■ **Requirement 1**
In the forum thread about Google AMP, what does joshuamorton say he mostly works on?
■ **Requirement 2**
Quote the forum thread about Google AMP word for word from "I don't get" to "link? I sure do!".

■ **Passage provided**
------------------------------------------------

> Google can choose today which site (original or AMP cache) to show in their se...

DevKoala · on May 27, 2020

Because now every asset you download from the web is a Google tracking resource. Is it really unclear what’s going on? When you perform a GET request for these assets you are being monitored. These requests end up being part of the profile built for you which is used for advertisement targeting and content recommendation.

PS: You work for Google. Do you work on this project?

joshuamorton · on May 27, 2020

> When you perform a GET request for these assets you are being monitored.

You'll only ever retrieve Google AMP cache results from the Google search page, where they were already able to track if you made such a request, since the link you clicked has trackers in it.

So from that perspective, nothing changes.

> PS: You work for Google. Do you work on this project?

No, I work on mostly internal infrastructure. My interest in AMP is simply that I don't dislike the AMP "experience", it's fine. But more importantly, I legitimately don't get the HN hysteria around AMP. Returning to your concern, literally nothing changes with AMP vs non-AMP.

I don't get it. The most compelling concern I've heard is that it's annoying to have to couple parts of your infra to AMP-standard stuff. And I sort of understand that. But even that isn't different than previous SEO/ranking changes that required changes to the page.

zwaps · on May 27, 2020

Assume every website would use AMP. Like on mobile. How often do you get redirected to AMP already when you just click a random link? I sure do!

From then on, every asset it loaded via Google servers. Google now controls the entire internet. Google does this so it can serve its ads and track all users. It's as if I would only use Google for my internet surfing.

I don't use Google because I strongly believe it is an evil company, but if websites use AMP, then I am forced to hand over my data to Google even though I don't want to. Right now, I can block Google servers entirely. But if the entire web is served via AMP, I can't do it. And that's the whole reason AMP exists. So everything I do (or at least as much as possible) goes through Google servers.

You really do not see our concern? Really?

------------------------------------------------

■ **Extracted material**
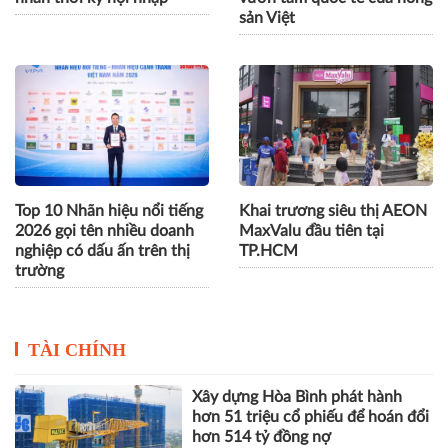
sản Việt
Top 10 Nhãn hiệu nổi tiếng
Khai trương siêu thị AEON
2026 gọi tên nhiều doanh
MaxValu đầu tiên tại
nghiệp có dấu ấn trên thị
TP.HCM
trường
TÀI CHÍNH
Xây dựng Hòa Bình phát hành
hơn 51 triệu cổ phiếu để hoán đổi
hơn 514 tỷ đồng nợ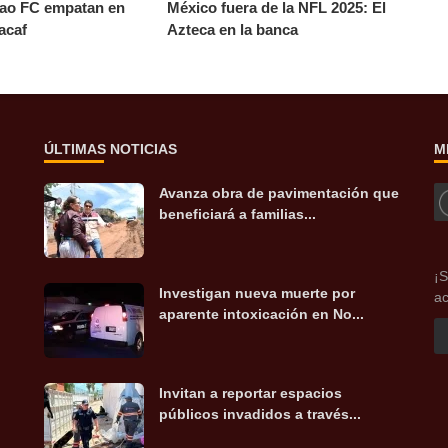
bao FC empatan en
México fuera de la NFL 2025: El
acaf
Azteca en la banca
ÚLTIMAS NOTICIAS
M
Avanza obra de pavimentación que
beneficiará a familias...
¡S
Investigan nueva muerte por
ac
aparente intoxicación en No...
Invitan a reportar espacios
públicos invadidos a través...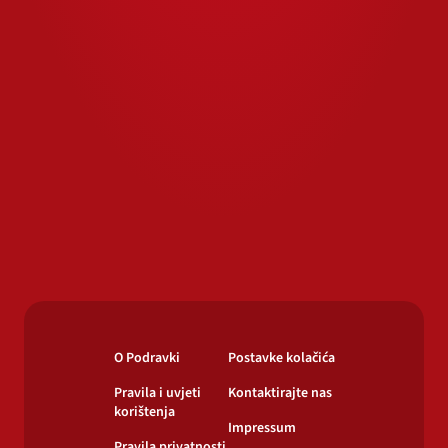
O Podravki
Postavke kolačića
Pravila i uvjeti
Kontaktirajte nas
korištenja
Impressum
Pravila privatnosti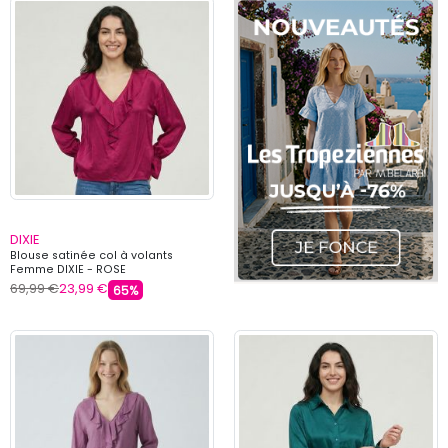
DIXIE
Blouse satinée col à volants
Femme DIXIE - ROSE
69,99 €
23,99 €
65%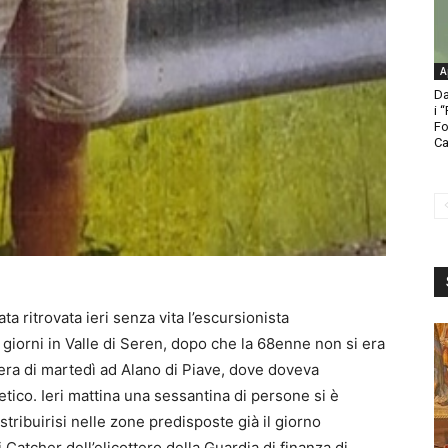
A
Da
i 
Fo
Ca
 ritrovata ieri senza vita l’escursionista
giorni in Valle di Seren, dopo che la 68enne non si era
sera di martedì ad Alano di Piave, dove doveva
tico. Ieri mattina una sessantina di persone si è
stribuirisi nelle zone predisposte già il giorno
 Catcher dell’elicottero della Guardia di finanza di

------------------------------------------------

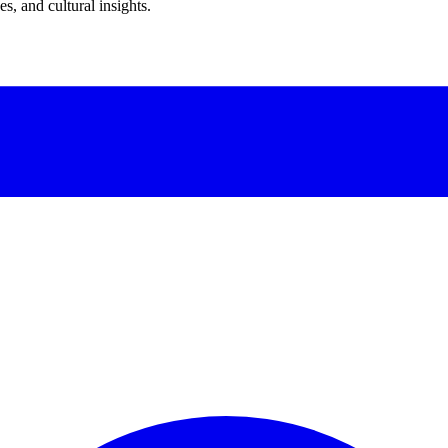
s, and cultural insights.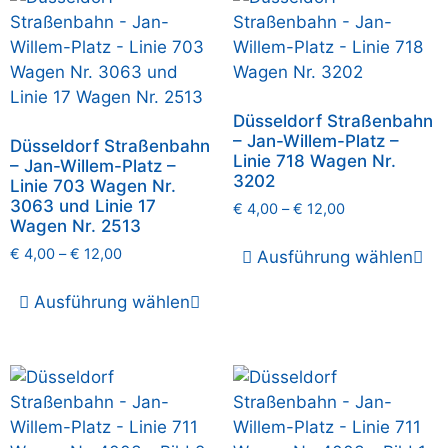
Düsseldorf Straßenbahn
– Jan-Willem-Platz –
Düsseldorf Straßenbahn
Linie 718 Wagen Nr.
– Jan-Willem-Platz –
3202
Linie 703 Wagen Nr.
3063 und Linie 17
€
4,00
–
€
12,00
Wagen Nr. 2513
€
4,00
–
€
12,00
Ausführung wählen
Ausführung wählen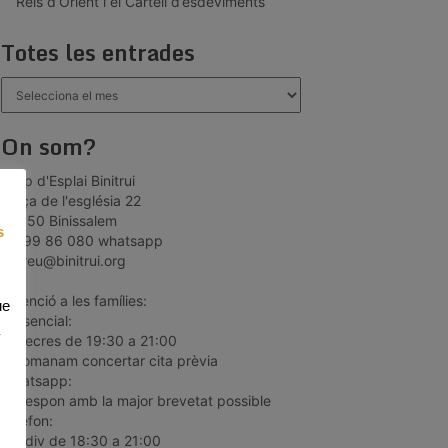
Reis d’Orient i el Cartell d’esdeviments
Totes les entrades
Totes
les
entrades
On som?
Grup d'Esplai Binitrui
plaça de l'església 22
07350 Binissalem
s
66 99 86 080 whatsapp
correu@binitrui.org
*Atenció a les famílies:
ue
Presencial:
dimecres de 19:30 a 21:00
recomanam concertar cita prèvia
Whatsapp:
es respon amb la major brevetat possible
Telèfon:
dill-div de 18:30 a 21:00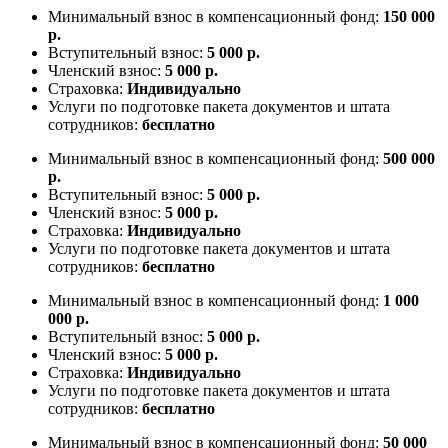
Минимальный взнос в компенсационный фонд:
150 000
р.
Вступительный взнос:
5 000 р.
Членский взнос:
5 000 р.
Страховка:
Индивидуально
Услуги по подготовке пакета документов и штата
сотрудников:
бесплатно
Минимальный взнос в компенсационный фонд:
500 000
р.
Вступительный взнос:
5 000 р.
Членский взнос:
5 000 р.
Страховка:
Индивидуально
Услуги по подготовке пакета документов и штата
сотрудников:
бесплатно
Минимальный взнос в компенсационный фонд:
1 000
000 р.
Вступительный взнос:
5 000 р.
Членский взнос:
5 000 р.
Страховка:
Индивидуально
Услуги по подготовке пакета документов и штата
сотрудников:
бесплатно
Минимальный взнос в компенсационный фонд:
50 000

------------------------------------------------

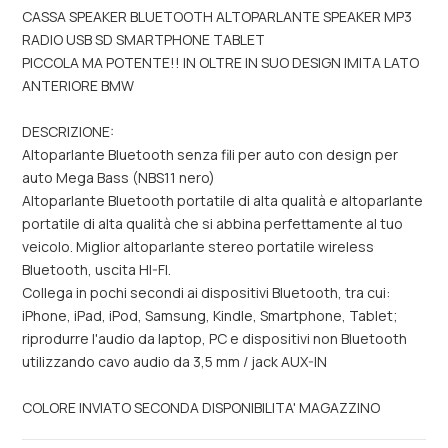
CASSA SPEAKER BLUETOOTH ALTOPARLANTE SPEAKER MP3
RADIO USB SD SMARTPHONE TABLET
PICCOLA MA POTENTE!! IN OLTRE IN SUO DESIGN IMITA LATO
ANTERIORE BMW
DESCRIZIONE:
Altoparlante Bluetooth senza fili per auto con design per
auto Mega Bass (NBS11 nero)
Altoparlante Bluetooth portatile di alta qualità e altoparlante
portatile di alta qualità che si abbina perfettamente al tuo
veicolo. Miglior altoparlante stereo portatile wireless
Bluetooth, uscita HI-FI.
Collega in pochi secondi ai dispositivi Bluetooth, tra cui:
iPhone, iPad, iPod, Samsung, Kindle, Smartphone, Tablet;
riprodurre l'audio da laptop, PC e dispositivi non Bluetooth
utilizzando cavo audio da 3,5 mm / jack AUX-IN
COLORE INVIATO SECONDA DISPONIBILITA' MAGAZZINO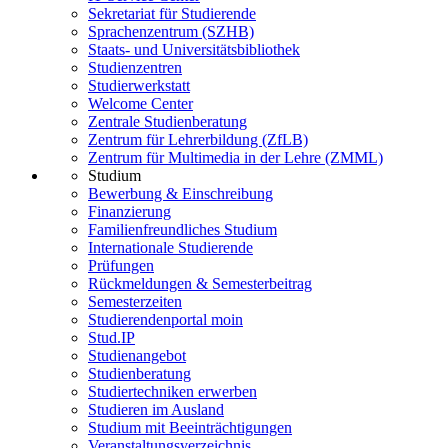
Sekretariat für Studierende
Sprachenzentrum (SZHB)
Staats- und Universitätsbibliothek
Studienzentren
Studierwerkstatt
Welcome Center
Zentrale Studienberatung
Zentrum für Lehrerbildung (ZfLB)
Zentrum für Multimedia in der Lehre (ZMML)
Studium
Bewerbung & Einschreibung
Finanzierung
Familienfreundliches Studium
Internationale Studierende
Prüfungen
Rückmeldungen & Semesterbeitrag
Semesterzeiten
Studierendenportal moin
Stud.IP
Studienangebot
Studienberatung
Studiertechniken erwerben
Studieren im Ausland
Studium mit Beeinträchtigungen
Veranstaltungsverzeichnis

------------------------------------------------

■ **Answer 1**
Mostly internal infrastructure.

■ **Answer 2**
I don't get it. The most compelling concern I've heard is that it's annoying to have to couple parts of your infra to AMP-standard stuff. And I sort of understand that. But even that isn't different than previous SEO/ranking changes that required changes to the page.

zwaps · on May 27, 2020

Assume every website would use AMP. Like on mobile. How often do you get redirected to AMP already when you just click a random link? I sure do!